> Task requirements:
The lines to copy are those holding the string "Actions" in the entries below.

> Source records:
════

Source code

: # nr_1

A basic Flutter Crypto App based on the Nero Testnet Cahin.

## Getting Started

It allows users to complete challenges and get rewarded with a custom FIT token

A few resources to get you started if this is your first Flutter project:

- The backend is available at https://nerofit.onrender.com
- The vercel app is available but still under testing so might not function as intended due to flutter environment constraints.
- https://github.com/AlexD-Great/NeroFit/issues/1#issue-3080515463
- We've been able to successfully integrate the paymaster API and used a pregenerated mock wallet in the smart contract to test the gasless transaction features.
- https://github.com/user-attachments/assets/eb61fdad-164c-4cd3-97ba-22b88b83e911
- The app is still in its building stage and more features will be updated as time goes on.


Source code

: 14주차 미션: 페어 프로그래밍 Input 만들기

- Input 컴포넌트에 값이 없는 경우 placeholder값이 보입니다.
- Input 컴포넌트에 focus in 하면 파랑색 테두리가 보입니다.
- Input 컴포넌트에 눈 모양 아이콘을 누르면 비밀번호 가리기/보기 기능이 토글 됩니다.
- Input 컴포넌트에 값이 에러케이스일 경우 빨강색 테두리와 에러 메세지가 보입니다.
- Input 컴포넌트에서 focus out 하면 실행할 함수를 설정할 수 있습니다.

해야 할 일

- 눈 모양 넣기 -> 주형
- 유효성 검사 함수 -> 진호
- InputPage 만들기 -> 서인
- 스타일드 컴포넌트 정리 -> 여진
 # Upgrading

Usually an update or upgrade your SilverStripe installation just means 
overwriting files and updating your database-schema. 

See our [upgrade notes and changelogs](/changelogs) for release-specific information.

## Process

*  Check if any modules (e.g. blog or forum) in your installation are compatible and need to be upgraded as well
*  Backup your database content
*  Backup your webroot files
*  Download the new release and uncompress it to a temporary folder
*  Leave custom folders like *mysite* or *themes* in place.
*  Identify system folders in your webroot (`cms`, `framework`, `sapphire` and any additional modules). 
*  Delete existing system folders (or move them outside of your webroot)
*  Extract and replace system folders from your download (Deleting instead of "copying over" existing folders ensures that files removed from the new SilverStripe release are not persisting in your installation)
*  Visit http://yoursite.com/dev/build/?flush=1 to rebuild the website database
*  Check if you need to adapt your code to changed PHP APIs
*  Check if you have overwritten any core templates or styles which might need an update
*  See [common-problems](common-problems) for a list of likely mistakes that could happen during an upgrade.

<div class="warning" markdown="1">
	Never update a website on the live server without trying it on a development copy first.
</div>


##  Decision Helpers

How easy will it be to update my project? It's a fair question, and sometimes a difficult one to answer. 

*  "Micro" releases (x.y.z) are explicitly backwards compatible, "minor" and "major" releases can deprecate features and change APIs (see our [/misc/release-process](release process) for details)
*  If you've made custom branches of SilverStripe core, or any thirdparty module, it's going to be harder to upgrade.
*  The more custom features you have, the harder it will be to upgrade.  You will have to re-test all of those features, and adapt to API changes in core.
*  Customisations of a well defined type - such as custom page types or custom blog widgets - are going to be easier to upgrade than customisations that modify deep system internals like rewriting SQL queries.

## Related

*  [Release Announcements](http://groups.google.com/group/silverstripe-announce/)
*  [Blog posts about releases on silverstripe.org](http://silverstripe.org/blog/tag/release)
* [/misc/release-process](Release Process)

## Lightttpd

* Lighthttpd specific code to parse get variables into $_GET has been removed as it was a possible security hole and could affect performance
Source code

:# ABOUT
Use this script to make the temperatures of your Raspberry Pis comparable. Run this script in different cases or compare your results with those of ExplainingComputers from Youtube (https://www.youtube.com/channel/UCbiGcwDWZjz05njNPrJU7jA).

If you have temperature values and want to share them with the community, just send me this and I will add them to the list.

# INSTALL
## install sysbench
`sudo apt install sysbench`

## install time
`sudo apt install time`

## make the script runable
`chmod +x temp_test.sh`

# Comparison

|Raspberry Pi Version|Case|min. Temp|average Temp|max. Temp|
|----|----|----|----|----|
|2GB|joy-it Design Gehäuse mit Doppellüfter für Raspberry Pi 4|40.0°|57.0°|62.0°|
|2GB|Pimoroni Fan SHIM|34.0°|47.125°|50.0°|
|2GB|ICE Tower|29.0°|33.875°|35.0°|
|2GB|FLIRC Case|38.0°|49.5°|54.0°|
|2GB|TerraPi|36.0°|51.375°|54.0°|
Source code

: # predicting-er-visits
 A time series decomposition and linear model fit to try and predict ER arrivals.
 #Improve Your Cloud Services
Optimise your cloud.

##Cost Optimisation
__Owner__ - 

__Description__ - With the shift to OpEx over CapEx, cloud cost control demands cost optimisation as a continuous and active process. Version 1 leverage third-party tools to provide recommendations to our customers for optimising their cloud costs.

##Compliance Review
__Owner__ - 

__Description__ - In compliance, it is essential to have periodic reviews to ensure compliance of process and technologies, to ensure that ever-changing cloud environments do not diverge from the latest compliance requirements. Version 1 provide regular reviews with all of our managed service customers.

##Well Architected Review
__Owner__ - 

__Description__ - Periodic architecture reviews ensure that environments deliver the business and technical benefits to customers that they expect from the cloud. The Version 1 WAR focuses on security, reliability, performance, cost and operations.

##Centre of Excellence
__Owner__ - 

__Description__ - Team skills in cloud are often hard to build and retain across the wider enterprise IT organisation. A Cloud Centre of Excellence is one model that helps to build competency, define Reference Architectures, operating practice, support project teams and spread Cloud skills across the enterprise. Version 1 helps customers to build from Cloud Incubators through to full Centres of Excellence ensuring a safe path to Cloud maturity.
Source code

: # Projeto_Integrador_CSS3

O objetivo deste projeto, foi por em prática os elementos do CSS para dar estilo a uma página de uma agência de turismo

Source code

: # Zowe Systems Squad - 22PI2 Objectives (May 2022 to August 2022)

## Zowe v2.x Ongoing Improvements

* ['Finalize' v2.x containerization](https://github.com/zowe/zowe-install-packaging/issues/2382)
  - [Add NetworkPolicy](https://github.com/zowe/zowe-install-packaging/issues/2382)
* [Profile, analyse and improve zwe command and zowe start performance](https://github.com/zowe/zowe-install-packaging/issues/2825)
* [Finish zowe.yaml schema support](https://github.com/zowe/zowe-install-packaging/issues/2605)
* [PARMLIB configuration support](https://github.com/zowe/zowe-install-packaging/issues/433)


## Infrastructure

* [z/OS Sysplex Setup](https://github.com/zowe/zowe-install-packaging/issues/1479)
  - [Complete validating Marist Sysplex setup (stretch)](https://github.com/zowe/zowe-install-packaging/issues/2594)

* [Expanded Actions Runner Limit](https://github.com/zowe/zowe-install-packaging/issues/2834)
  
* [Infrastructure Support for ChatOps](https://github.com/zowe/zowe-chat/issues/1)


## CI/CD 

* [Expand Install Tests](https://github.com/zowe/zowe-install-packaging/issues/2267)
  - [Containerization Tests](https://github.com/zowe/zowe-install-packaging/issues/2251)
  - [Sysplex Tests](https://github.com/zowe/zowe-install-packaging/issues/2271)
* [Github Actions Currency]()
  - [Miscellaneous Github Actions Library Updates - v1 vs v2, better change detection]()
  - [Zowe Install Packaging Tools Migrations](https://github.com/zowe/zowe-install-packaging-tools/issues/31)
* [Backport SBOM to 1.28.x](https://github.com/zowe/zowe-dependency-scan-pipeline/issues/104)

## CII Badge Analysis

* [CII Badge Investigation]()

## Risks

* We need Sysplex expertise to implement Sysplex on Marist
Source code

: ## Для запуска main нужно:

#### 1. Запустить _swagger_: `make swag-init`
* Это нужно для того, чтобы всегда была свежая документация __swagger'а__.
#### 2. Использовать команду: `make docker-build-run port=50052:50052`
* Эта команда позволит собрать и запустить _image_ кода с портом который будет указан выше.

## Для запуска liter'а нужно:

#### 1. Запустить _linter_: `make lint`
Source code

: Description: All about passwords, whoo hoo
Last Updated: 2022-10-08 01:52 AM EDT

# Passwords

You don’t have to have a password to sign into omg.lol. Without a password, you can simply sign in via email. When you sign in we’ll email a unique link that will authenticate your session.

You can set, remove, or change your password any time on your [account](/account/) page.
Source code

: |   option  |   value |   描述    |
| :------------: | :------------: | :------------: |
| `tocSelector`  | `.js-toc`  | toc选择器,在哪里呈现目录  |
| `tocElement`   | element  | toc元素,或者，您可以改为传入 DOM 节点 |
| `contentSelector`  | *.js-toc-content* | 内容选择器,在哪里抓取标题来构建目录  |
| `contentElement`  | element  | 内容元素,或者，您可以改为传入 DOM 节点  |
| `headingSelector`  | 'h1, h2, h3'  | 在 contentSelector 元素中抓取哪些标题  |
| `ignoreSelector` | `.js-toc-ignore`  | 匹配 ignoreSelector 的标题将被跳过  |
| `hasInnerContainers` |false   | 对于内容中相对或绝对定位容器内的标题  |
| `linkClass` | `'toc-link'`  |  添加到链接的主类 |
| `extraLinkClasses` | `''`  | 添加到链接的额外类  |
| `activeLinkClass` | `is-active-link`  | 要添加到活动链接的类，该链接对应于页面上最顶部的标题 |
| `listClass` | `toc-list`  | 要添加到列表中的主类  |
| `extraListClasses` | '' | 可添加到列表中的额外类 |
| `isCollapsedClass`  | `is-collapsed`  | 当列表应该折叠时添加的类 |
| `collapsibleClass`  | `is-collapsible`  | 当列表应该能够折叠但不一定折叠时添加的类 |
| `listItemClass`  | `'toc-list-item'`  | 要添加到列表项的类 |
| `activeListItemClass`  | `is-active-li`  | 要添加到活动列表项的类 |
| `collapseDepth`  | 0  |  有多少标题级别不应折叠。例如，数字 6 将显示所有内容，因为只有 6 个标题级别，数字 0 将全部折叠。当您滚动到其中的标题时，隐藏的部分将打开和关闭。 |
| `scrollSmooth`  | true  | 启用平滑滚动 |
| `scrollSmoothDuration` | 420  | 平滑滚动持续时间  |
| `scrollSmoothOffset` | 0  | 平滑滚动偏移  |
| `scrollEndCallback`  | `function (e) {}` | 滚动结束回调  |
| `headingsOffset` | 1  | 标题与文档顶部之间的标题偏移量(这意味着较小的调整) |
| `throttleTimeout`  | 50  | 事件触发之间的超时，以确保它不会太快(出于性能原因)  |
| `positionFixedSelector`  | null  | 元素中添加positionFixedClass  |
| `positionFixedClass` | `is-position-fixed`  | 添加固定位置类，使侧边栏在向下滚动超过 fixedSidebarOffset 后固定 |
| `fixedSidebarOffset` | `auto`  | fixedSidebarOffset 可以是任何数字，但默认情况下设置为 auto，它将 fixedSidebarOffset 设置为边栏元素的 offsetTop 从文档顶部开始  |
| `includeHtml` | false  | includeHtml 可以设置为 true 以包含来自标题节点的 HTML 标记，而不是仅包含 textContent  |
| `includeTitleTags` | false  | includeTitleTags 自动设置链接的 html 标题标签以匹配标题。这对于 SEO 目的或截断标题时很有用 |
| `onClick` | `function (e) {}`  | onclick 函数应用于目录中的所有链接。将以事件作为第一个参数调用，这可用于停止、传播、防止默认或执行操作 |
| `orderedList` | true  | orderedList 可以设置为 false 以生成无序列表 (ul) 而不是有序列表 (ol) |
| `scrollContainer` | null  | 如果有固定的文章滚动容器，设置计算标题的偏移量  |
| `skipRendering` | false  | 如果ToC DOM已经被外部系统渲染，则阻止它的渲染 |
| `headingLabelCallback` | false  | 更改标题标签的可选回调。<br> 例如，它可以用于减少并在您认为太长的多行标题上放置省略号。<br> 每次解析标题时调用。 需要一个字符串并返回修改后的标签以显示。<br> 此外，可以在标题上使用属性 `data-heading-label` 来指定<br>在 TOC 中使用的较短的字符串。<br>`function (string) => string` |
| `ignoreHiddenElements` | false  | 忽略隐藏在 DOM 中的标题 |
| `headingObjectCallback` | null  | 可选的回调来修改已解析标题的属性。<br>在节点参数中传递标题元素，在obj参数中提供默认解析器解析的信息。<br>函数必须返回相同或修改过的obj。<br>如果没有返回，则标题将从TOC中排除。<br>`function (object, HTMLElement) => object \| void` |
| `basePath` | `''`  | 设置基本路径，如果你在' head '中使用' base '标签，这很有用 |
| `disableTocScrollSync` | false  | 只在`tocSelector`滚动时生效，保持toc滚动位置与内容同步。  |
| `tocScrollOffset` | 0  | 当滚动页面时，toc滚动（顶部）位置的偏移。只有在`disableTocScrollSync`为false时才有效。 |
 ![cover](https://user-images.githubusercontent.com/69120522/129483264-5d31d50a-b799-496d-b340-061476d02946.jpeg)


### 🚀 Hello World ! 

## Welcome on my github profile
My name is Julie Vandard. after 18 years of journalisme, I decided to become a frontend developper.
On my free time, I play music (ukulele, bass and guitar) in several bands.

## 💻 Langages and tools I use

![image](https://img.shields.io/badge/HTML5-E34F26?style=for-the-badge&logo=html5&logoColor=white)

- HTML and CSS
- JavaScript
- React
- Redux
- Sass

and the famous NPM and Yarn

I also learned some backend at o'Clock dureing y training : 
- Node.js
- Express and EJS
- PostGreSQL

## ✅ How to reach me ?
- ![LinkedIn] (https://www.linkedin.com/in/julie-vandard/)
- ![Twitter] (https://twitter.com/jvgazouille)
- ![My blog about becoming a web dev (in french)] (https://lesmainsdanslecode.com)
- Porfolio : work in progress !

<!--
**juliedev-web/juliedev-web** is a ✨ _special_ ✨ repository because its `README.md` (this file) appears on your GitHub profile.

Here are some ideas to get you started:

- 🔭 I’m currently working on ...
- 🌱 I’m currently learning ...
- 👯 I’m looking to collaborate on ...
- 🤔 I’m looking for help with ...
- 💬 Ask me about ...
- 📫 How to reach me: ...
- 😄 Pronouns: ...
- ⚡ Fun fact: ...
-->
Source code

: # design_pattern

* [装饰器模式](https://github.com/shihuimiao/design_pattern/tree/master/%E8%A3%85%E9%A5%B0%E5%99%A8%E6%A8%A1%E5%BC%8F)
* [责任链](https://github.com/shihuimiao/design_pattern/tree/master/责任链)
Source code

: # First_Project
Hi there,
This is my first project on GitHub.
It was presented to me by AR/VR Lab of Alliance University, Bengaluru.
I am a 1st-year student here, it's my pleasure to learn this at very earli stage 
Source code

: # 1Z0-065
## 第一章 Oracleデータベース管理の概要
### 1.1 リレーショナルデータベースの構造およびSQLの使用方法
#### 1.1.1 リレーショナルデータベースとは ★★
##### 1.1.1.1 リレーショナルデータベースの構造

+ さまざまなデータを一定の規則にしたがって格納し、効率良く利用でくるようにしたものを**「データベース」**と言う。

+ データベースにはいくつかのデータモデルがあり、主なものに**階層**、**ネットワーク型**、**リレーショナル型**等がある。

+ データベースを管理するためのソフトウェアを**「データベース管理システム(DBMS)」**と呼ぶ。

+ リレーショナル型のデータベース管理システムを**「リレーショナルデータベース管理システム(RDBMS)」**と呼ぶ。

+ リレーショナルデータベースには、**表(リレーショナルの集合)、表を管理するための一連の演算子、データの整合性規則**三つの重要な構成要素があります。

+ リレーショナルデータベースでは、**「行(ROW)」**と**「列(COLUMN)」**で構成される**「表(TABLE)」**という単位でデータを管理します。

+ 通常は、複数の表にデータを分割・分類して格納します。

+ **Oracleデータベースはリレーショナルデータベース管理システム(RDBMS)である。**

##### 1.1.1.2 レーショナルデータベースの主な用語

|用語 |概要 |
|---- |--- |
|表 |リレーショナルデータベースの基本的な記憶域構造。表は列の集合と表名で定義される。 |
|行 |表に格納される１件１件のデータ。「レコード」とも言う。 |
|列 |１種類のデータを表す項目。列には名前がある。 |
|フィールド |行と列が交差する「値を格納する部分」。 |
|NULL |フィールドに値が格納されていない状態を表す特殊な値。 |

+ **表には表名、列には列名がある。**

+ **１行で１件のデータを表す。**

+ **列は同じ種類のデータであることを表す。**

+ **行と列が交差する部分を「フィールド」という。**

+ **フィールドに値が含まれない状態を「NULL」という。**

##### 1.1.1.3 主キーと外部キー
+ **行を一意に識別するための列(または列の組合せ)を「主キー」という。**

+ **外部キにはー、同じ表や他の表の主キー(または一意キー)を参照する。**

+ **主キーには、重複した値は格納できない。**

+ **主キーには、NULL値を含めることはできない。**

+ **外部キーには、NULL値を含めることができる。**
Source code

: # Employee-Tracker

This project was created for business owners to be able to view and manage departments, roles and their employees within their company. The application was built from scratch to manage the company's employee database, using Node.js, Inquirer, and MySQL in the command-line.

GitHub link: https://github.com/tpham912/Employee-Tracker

════

> Your solution:
* [Expanded Actions Runner Limit](https://github.com/zowe/zowe-install-packaging/issues/2834)
* [Github Actions Currency]()
  - [Miscellaneous Github Actions Library Updates - v1 vs v2, better change detection]()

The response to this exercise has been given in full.